The Lowe's results served as a crucial spur for investors looking for fresh catalysts to sustain the market's recovery from the 12-year lows of early March.

Positive broker comments on such stocks as Bank of America Corp , along with a 2 percent gain in oil prices, were also poised to underpin the stock market.

Shares of Lowe's rose more than 9 percent to $20.15 before the bell, and that optimism spilled over into shares of leading rival Home Depot Inc , a day before it was due to post its own quarterly scorecard.

Lowe's posted profits that topped analysts' estimates and raised its full-year outlook, a sharp contrast to last week's disappointing April retail sales data that helped spark a brief halt to the market's advance.

Lowe's "is a great one to have good news on. It is a retailer and it speaks to consumer spending, but it is also very directly tied to real estate," said Arthur Hogan, market analyst at Jefferies & Co in Boston.

"You've got a platform to get excited about, something we can build on when we get Home Depot results."

S&P 500 futures rose 6.30 points and were above fair value, a formula that evaluates pricing by taking into account interest rates, dividends and time to expiration on the contract.
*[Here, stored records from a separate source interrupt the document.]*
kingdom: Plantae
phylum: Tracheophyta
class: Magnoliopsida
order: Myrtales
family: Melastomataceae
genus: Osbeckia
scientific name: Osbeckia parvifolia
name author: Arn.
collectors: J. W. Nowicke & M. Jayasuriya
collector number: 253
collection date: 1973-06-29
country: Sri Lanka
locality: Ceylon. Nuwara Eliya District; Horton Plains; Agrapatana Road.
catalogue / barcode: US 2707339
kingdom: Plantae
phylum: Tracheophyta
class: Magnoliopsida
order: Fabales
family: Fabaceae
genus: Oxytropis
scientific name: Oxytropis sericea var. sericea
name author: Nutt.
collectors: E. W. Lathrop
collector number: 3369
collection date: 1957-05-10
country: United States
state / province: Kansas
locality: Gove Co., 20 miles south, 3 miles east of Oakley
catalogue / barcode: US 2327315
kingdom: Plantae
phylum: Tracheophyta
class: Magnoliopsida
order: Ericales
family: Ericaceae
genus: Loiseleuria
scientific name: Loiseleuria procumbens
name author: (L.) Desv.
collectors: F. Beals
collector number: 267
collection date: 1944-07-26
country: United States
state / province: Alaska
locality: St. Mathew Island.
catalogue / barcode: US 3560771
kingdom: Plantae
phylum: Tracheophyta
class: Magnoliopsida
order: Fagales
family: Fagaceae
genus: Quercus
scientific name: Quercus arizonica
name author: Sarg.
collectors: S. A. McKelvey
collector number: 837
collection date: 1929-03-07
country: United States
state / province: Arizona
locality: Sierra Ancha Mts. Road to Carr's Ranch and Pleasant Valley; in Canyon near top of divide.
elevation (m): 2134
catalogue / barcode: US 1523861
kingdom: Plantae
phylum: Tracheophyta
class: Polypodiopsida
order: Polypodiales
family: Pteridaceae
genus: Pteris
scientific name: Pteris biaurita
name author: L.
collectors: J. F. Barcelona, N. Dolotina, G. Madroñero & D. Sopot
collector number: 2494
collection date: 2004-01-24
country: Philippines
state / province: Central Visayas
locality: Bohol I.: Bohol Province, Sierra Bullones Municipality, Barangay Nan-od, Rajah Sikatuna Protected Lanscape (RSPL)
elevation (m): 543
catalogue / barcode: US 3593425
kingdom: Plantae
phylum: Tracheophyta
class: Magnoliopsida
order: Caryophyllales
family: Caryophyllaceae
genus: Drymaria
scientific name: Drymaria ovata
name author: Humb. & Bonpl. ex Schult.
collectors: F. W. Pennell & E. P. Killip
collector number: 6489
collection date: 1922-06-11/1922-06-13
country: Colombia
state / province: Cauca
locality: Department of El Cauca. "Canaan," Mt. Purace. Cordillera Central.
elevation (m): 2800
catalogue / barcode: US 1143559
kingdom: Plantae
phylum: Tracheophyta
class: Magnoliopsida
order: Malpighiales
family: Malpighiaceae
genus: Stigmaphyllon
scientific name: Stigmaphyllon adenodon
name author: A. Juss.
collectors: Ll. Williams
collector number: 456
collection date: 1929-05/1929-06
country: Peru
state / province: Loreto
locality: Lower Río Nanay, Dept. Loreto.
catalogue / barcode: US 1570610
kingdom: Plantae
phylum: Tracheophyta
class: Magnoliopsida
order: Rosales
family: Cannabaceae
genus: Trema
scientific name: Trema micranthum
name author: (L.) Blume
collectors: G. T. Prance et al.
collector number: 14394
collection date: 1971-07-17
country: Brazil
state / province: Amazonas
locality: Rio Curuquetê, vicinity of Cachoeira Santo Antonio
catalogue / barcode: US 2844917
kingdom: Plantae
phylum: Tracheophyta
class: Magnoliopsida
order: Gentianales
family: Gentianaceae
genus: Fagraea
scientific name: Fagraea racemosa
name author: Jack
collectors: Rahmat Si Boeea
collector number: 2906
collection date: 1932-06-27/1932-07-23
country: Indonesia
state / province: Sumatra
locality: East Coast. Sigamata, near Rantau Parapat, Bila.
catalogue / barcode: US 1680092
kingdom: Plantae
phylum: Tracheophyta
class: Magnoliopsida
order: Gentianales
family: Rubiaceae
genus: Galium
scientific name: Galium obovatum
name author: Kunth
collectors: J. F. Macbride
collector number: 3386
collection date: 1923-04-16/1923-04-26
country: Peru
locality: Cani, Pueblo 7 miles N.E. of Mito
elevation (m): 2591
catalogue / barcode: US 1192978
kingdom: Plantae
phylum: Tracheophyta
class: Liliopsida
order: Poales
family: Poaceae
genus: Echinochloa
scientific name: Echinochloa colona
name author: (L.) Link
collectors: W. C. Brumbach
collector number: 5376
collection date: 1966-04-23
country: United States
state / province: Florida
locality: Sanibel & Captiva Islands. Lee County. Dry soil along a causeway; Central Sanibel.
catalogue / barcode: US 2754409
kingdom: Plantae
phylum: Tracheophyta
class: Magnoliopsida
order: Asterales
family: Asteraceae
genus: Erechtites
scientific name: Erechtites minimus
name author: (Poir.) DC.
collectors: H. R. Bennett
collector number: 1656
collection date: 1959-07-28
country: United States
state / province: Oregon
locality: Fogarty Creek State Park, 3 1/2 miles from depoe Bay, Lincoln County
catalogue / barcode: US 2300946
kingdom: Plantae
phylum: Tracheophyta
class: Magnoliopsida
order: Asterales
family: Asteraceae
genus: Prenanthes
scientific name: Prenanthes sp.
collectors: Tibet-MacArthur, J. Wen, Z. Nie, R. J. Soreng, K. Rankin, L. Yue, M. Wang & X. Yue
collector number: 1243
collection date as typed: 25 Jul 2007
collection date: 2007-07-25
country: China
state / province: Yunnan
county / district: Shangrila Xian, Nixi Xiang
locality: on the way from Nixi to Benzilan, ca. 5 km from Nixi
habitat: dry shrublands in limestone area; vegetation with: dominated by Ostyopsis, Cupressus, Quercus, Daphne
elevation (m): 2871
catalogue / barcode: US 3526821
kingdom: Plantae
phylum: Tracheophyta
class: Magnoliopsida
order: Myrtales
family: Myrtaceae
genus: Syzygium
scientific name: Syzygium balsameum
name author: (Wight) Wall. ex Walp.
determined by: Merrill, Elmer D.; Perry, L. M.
Dow Jones Industrial Average futures climbed 56 points, while Nasdaq 100 futures shot up 11.75 points.

Shares of Home Depot, a Dow component, climbed nearly 4 percent to $25.30.

In broker research news, Goldman Sachs raised its recommendation on Bank of America to "buy." Separately, Citigroup said it now projects Bank of America posting a second-quarter profit instead of a loss.

Shares of Bank of America rose more than 7 percent to $11.49 before the bell.

ConocoPhillips climbed 1.1 percent to $44.43 as U.S. front-month crude rose 2.4 percent to $57.67 a barrel in electronic trade.

On Friday, the benchmark S&P 500 <.SPX> closed out its worst week in two months as some high-flying sectors, including financials, succumbed to profit-taking and investors rotated into defensive sectors like healthcare.

The S&P 500 recently peaked from the 12-year low of March 9, jumping 37.4 percent on May 8, but at Friday's close the index had given up some ground to end up 30.5 percent from its significant low.